There was that girl on it who had that scrunchie collection, and you used to always talk about it.”

“Mom, that was the president of the debate team, and I was never on the literary magazine and neither was she.”

“Well, why do I remember dropping you off at school for a meeting of the literary magazine then? I remember that, Penelope. You were definitely on the literary magazine.”

“I really was not on it.”

“Fine. Anyway, I was thinking about this the other day and I think you should try out for the literary magazine. They have one of those, right? If they do, I think you would really like it. You like reading. And you could meet all different people from the ones in your dorm.”

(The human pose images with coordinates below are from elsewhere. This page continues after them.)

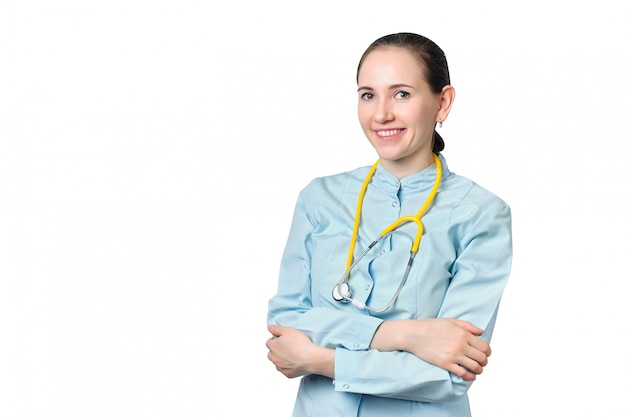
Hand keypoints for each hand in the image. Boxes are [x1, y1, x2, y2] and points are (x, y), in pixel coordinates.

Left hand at [266, 325, 333, 378]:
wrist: (311, 358)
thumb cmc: (301, 343)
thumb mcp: (288, 330)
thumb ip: (276, 329)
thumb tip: (269, 328)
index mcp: (273, 346)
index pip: (268, 342)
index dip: (275, 340)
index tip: (282, 340)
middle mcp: (274, 358)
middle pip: (271, 354)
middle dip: (276, 350)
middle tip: (287, 347)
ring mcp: (280, 367)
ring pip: (277, 363)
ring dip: (281, 359)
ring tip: (292, 355)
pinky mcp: (287, 374)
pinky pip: (284, 370)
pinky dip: (288, 367)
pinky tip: (295, 362)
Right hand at [371, 318, 490, 380]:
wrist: (413, 334)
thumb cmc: (430, 326)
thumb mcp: (450, 321)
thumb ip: (467, 326)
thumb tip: (481, 332)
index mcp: (463, 333)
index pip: (484, 346)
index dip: (487, 352)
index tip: (485, 354)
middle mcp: (460, 344)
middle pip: (482, 358)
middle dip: (484, 362)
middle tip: (482, 363)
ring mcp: (453, 355)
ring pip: (475, 367)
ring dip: (479, 370)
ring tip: (476, 370)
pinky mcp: (446, 364)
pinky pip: (463, 374)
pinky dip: (470, 377)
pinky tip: (470, 376)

“Do you think German-Argentineans would work on a literary magazine?” said Penelope.

“I don’t know, probably,” said her mother. “A German-Argentinean? Where are you meeting those? Isn’t that kind of like
Marathon Man
or something?” She started laughing her silent laugh.

Penelope waited until she finished. Then she said, “But I just don’t like literary magazines. In books I always hate it when people talk about their own poetry.”

“There is no time like the present to try things out. If you hate it, you can quit, but I bet it’s better than being left alone in your room with a disgusting cat. I’m in the checkout line of the supermarket now so I have to go. Call me tomorrow! Oh, also, am I still forbidden from coming to Parents Weekend?”